Need more convincing? Here are 3 reasons why every company should have a Chief Culture Officer:
#1. Your Financial Performance Will Like It
Researchers have found that culture change initiatives can lead to real financial returns, and that there is a strong relationship between constructive organizational cultures and financial performance. The study points out that it’s not a direct correlation, but that detailed analysis of retail store data indicated that constructive cultures translated into cooperation and teamwork, which promoted high quality service and, in turn, repeat business and better sales.
I think anyone can agree with that.
#2. Your Success Hinges on It
Another report I found says that “culture matters, enormously.” It references studies that show time and time again that there may be no more critical source of business success or failure than a company’s culture. They say “it trumps strategy and leadership.”
What’s shocking? This is a report from 2011 — and we all know that culture has become increasingly more important in the 5+ years that have followed, if not exclusively because of the number of Gen-Yers (I don’t say the “M” word anymore), who place high-value on culture.
#3. Your Team Members Require It
We’ve talked about it before … Gen-Yers recently exceeded Gen-Xers as the largest demographic in the labor market, and their growing presence is reshaping everything we’ve come to understand about the workplace. Increasingly, team members desire a flexible work schedule and seek jobs that they think are inspiring and invigorating.
A Forbes article says “Millennials view the workplace through the same lens of new technology as any other aspect of their lives: instant, open and limitless.” Are you appealing to them with your culture?

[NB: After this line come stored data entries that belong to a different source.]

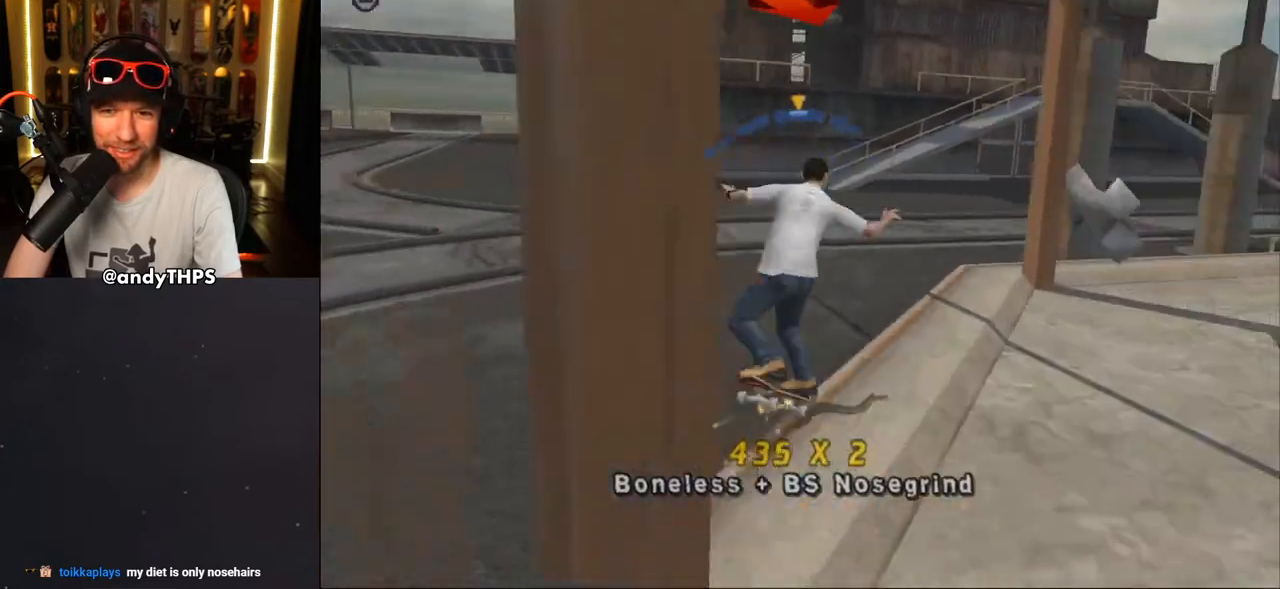
{"buttons": ["CROSS"], "left_stick": "center", "right_stick": "center", "events": [[67, "DPAD_LEFT", "down"], [183, "DPAD_LEFT", "up"]]}
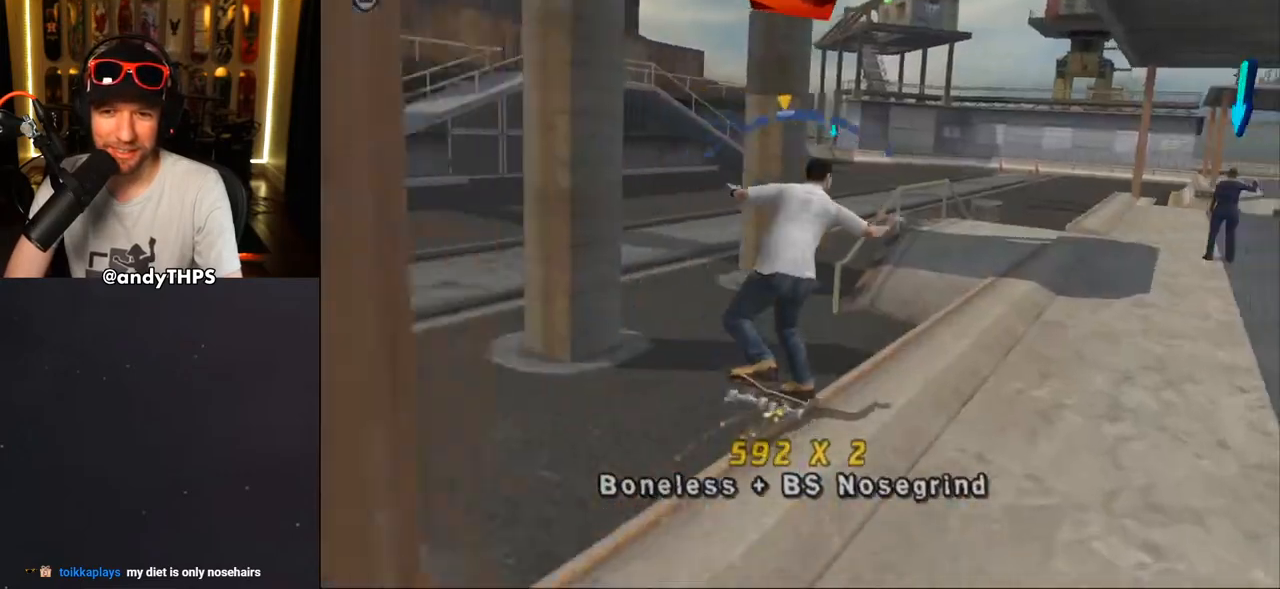
{"buttons": ["CROSS", "DPAD_UP"], "left_stick": "center", "right_stick": "center", "events": [[83, "CROSS", "up"], [183, "CROSS", "down"], [183, "DPAD_UP", "down"], [267, "DPAD_UP", "up"], [350, "DPAD_UP", "down"], [417, "DPAD_UP", "up"], [483, "DPAD_UP", "down"]]}
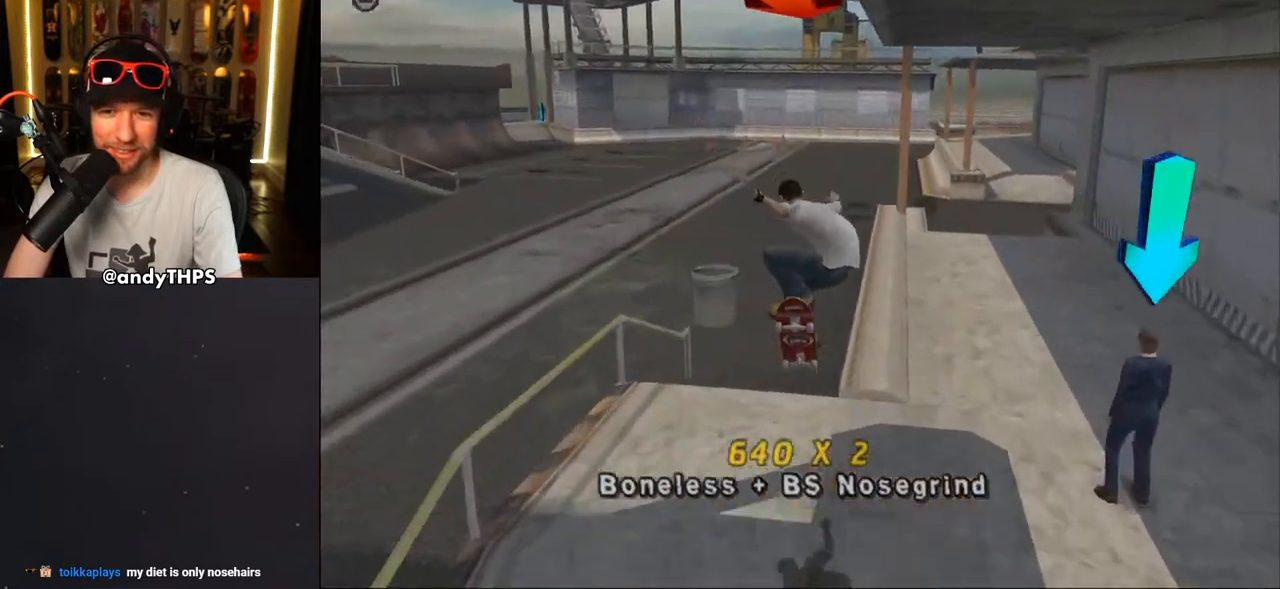
{"buttons": ["CROSS"], "left_stick": "center", "right_stick": "center", "events": [[50, "DPAD_UP", "up"], [100, "DPAD_UP", "down"], [267, "CROSS", "up"], [267, "TRIANGLE", "down"], [450, "DPAD_UP", "up"], [467, "CROSS", "down"], [467, "TRIANGLE", "up"]]}
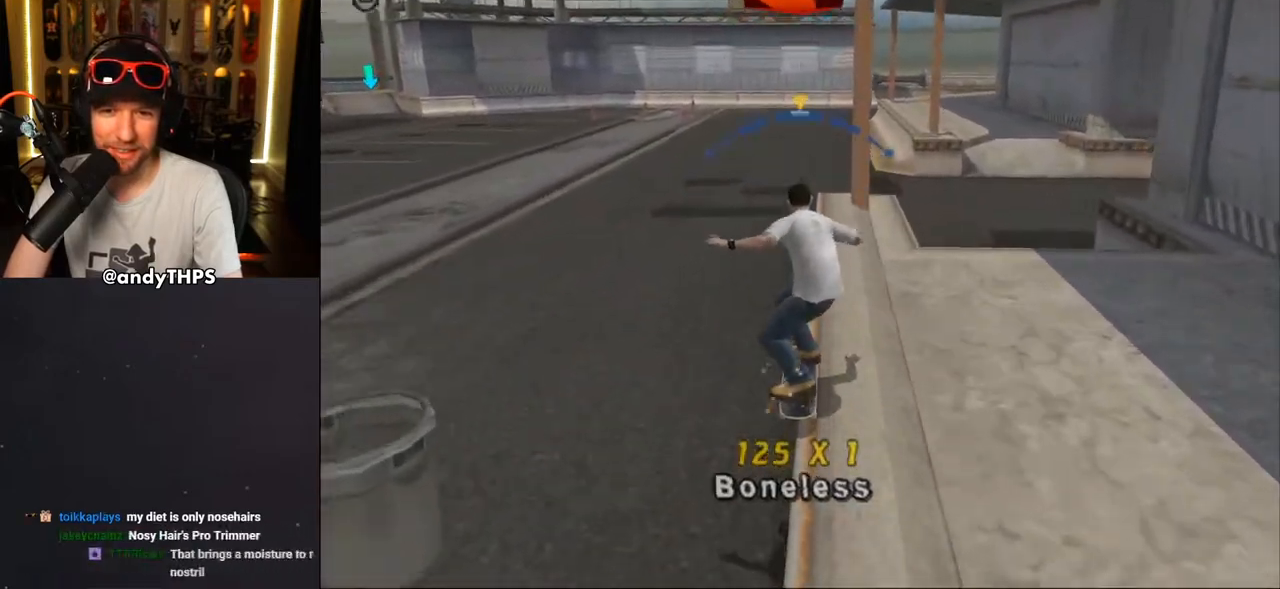
{"buttons": ["CROSS", "R1"], "left_stick": "center", "right_stick": "center", "events": [[50, "CROSS", "up"], [150, "CROSS", "down"], [233, "CROSS", "up"], [250, "CROSS", "down"], [483, "R1", "down"]]}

More on this in my blog: 54 Million Workers Believe Technology Plays Second Fiddle: Here’s Why
Wrapping it Up
Whether you’re on the COO bandwagon or not —keep in mind that an effective COO needs to have the support of top management, but still needs to have boots on the ground to gain the trust and respect of team members that live, breathe and exponentially define a company’s true culture. It will serve companies to keep culture at the forefront of their organization, especially as the workforce —and everything we know about it— changes forever. This is a good thing. The more people feel involved and heard, the more everyone wins.